Not very much. The United States certainly wants to rejoin the old Iranian nuclear deal, but they understand there's a lot of domestic pushback unless it is made tougher or at least broader in terms of how long it lasts as well as involving things like ballistic missile development where the Iranians are in abrogation of the UN security council resolutions. The Iranians are saying, "We'll come back to the JCPO as it was but nothing more." These are hard people to negotiate with. It's a hard government to negotiate with, the bureaucrats there. It took years on the final points under Obama and Kerry and that was when the secretary of state was personally involved. There is no cabinet member in the Biden administration that is personally anywhere close to as invested in getting this Iranian deal done if it's hard as Kerry was five years ago. And so, as a consequence, I think there'll be forward momentum, but I think it's going to be much slower than people expect. Now, there is a point that once you start engaging in negotiations a whole bunch of third countries that were concerned about doing anything that might be seen as gray area in terms of busting sanctions like buying Iranian crude and other sorts of goods will suddenly, you'll see more leakage. And so, the Iranians just by virtue of moving back towards the United States and people getting confident about JCPOA, they won't have another million barrels a day on the market, but you'll start to see slippage, leakage in that and that means that energy prices will start going down a bit.
And Rush Limbaugh at 70 no longer, passed away today. What do I think?

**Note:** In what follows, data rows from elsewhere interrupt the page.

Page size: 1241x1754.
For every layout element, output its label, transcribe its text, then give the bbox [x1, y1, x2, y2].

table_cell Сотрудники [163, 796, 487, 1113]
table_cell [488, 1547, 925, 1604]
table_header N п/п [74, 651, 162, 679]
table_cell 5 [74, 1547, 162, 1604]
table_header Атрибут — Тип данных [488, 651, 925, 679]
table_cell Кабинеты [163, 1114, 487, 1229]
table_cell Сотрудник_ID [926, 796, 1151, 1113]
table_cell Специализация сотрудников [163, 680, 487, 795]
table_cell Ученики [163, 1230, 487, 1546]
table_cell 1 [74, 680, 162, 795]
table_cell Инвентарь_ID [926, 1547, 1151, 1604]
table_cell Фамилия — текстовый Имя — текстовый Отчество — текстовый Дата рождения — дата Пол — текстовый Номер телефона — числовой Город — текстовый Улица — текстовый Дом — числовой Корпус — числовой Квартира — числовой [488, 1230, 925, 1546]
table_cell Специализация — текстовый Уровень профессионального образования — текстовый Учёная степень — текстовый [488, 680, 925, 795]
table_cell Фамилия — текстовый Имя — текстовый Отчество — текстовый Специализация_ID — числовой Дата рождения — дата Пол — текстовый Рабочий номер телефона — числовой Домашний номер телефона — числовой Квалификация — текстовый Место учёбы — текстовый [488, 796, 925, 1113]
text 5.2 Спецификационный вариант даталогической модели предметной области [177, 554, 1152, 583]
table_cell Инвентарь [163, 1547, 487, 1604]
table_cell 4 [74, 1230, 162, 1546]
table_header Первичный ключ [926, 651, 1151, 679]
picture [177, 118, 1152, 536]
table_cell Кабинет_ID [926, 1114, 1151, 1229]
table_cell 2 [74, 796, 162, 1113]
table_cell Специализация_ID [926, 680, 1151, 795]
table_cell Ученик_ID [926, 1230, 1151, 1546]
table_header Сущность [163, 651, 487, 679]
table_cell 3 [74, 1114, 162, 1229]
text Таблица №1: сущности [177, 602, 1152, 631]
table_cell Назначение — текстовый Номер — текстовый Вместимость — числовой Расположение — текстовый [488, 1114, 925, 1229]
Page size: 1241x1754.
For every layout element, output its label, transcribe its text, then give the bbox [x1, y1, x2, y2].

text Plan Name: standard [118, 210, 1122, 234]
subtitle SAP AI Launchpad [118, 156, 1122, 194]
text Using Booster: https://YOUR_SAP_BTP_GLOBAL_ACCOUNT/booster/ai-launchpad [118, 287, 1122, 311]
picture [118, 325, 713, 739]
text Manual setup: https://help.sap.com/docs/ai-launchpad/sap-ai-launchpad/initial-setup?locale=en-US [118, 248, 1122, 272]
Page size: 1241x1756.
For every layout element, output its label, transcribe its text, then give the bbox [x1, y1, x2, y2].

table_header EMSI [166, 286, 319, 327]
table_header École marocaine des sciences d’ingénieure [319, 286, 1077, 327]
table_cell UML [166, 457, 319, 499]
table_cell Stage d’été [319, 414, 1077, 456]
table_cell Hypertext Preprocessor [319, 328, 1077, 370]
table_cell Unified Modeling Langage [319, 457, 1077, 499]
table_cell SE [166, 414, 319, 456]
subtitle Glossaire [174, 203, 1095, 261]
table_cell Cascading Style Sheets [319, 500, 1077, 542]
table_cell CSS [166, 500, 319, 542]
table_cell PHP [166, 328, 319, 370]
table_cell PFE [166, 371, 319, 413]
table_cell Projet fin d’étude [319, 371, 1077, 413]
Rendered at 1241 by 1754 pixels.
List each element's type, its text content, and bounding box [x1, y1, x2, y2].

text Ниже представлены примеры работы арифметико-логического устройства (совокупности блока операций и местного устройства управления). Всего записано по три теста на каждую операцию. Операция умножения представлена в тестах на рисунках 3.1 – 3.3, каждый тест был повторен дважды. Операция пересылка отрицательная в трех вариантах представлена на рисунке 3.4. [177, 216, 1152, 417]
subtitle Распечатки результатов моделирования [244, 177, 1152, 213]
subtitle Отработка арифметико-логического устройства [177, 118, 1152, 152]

I think that Rush Limbaugh is like a precursor to Mark Zuckerberg. He's someone that became an iconic figure by giving people what they wanted, not what they admitted they wanted but what they actually wanted, figuring out what that was and maximizing his reach and his influence as a consequence of that. Talk radio really became the force that it was in the United States because of Rush and his connection with his audience, his understanding of how the medium worked, his ability to raise extraordinary amounts of advertising revenue that had never been done in radio in a news format before that. All things that he became a unique figure and of course an entire field developed around him. And after talk radio we get cable news; we get Lou Dobbs on CNN even talking about a presidential run at some point. And then of course you get social media and now you have Mark Zuckerberg. And I think that you can draw a line directly between those two men. And I think they both caused a lot of damage internationally and certainly in terms of civil society in the United States but also on this day of Rush's passing to recognize just how well he understood the opportunity that was in front of him and how much he was able to maximize it, kind of a force for capitalism in a country that is most interested in unleashing animal spirits. And there you have it, RIP Rush Limbaugh.